From the line containing "Our Mission is" to the final line of the material below, copy each line exactly, including both endpoints, and leave out all other lines.

# Data to examine:
________
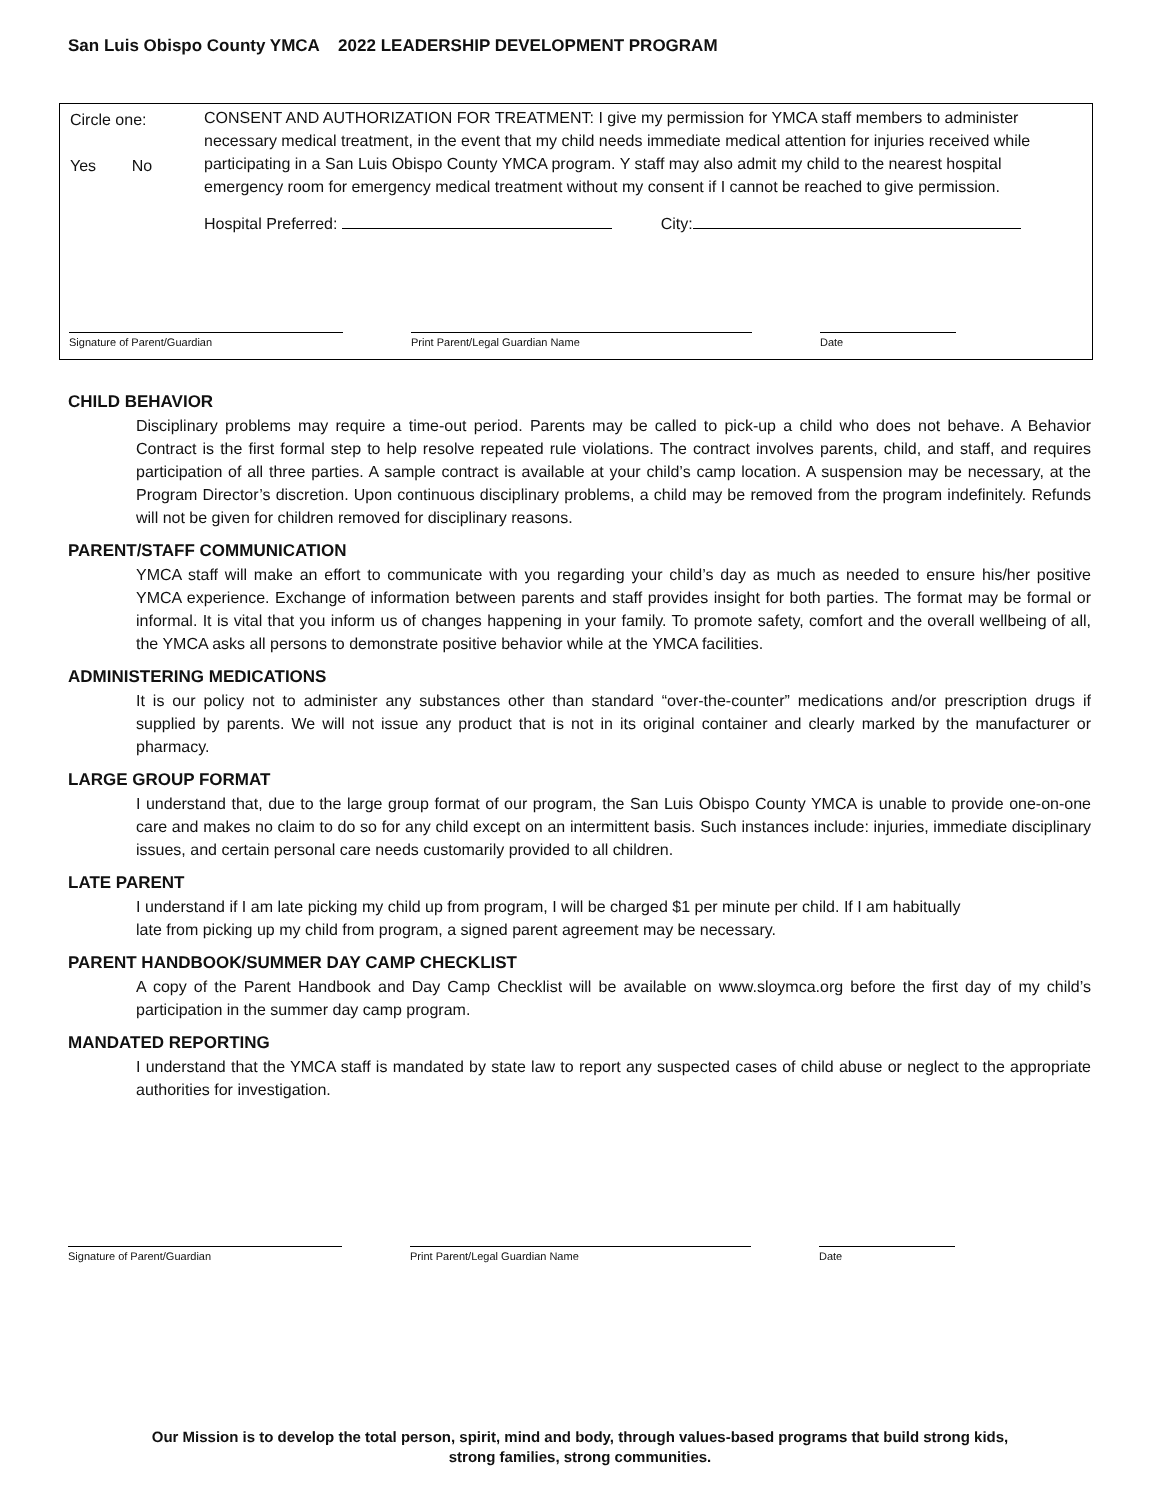San Luis Obispo County YMCA 2022 LEADERSHIP DEVELOPMENT PROGRAM
Circle one:
Yes No
CONSENT AND AUTHORIZATION FOR TREATMENT: I give my permission for YMCA staff members to administer necessary medical treatment, in the event that my child needs immediate medical attention for injuries received while participating in a San Luis Obispo County YMCA program. Y staff may also admit my child to the nearest hospital emergency room for emergency medical treatment without my consent if I cannot be reached to give permission.
Hospital Preferred: City:
Signature of Parent/Guardian Print Parent/Legal Guardian Name Date
CHILD BEHAVIOR
Disciplinary problems may require a time-out period. Parents may be called to pick-up a child who does not behave. A Behavior Contract is the first formal step to help resolve repeated rule violations. The contract involves parents, child, and staff, and requires participation of all three parties. A sample contract is available at your child’s camp location. A suspension may be necessary, at the Program Director’s discretion. Upon continuous disciplinary problems, a child may be removed from the program indefinitely. Refunds will not be given for children removed for disciplinary reasons.
PARENT/STAFF COMMUNICATION
YMCA staff will make an effort to communicate with you regarding your child’s day as much as needed to ensure his/her positive YMCA experience. Exchange of information between parents and staff provides insight for both parties. The format may be formal or informal. It is vital that you inform us of changes happening in your family. To promote safety, comfort and the overall wellbeing of all, the YMCA asks all persons to demonstrate positive behavior while at the YMCA facilities.
ADMINISTERING MEDICATIONS
It is our policy not to administer any substances other than standard “over-the-counter” medications and/or prescription drugs if supplied by parents. We will not issue any product that is not in its original container and clearly marked by the manufacturer or pharmacy.
LARGE GROUP FORMAT
I understand that, due to the large group format of our program, the San Luis Obispo County YMCA is unable to provide one-on-one care and makes no claim to do so for any child except on an intermittent basis. Such instances include: injuries, immediate disciplinary issues, and certain personal care needs customarily provided to all children.
LATE PARENT
I understand if I am late picking my child up from program, I will be charged $1 per minute per child. If I am habitually
late from picking up my child from program, a signed parent agreement may be necessary.
PARENT HANDBOOK/SUMMER DAY CAMP CHECKLIST
A copy of the Parent Handbook and Day Camp Checklist will be available on www.sloymca.org before the first day of my child’s participation in the summer day camp program.
MANDATED REPORTING
I understand that the YMCA staff is mandated by state law to report any suspected cases of child abuse or neglect to the appropriate authorities for investigation.
Signature of Parent/Guardian Print Parent/Legal Guardian Name Date
Our Mission is to develop the total person, spirit, mind and body, through values-based programs that build strong kids,
strong families, strong communities.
________
# Final answer:
Our Mission is to develop the total person, spirit, mind and body, through values-based programs that build strong kids,
strong families, strong communities.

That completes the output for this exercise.